French Actress Jeanne Moreau Dies At 89 But Leaves Behind A New Wave Legacy

by Hannah Rose

Jeanne Moreau, French actress, singer, screenwriter, and director, died yesterday, July 31, in Paris at 89. She leaves behind a legacy of revolutionary independence, rebellion, and sexuality. In the 1960s, Moreau became the face of the French New Wave movement, which was characterized by the rejection of traditional filmmaking and a breakaway from conservative religious and political views, and she perfectly pioneered the transition to a new type of actress the critic Ginette Vicindeau described as “beautiful, but in a kind of natural way; sexy, but intellectual at the same time, a kind of cerebral sexuality.” Moreau’s intelligently spirited approach infused her movies with a fresh brand of femininity. 

Born in Paris on January 23, 1928 to a British-born dancer at the Folies Bergère and the owner of a Montmartre hotel and restaurant, Moreau was set on becoming an actress by the time she was 15 after seeing her first play, Antigone. According to the New York Times, when she told her dream to her father, he slapped her, criticizing this ambition as foolish. But, similar to Christina Aguilera’s attitude in “Fighter,” Moreau used his opposition as motivation. “It forces you toward excellence,” she told a reporter for the French newspaper Le Figaro in 2001. “All my life I wanted to prove to my father that I was right.”

And prove herself, she did. She achieved prominence as the star of Elevator to the Gallows (1958), directed by Louis Malle, and Jules et Jim (1962), directed by François Truffaut. Of Elevator to the Gallows, journalist Barry Farrell wrote, “Malle put Moreau under an honest light and wisely let his camera linger. It proposed a new ideal of cinematic realism, a new way to look at a woman. All the drama in the story was in Moreau’s face – the face that had been hidden behind cosmetics and flattering lights in all her earlier films.” She departed from the common portrayal of women of the time as empty-headed and lacking in independence, instead encompassing the fierce spirit of the emerging feminist movement. Moreau continued to stand out for her natural sensuality, wit, and defiance, both onscreen and offscreen.

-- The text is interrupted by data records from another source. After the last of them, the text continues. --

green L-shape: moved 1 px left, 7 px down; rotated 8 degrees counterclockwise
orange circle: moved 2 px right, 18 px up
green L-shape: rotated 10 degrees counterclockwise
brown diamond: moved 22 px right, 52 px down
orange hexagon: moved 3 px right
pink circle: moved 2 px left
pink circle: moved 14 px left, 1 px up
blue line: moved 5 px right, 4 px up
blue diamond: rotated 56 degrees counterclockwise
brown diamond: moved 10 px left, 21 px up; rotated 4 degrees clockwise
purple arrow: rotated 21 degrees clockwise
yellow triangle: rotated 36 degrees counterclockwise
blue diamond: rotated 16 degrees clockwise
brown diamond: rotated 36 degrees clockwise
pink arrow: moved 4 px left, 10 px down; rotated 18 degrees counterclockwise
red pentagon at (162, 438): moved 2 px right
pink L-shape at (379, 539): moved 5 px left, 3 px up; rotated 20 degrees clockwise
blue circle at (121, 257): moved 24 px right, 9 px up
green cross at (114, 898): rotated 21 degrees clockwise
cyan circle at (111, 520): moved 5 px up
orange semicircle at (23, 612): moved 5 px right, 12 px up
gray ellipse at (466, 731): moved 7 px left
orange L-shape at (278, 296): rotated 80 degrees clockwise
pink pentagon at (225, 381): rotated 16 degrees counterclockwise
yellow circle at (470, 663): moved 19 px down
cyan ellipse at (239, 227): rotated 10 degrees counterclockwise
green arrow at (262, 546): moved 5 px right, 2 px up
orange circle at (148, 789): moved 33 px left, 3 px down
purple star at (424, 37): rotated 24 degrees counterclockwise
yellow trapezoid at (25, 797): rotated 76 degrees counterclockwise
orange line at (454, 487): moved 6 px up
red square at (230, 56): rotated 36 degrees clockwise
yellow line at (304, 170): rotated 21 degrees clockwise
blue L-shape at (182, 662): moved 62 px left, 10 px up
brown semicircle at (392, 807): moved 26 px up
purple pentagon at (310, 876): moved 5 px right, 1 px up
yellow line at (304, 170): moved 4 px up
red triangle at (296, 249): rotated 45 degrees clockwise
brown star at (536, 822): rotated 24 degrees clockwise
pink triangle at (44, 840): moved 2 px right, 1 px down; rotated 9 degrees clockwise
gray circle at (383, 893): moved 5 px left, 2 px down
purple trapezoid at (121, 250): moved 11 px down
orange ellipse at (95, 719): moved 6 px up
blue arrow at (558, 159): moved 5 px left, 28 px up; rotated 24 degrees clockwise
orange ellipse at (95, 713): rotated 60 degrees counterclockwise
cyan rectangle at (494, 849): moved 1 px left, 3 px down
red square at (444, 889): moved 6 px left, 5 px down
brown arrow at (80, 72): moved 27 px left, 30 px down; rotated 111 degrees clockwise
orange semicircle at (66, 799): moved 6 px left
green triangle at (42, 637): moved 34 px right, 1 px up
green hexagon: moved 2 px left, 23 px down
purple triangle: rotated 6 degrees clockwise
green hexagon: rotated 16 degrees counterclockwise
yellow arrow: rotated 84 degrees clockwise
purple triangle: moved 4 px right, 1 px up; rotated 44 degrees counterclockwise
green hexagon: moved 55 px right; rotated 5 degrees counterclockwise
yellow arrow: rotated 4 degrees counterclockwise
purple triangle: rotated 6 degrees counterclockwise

She went on to win a Cannes Best Actress Award, a BAFTA for Best Foreign Actress, a Best Actress César (France’s equivalent of an Oscar), and was the first women inducted into French scholarly society Académie des Beaux-Arts.

Emmanuel Macron, the French president, said in a statement on Monday: “We could say about Jeanne Moreau that a part of cinema legend is gone. But her whole work was precisely about never freezing her art into a mythology, and never locking herself into the respectable status of the ‘great actress.’ She had in her eye a sparkle that deflected deference and inspired insolence, freedom, the turbulence of life that she liked so much and that she will long make us like.”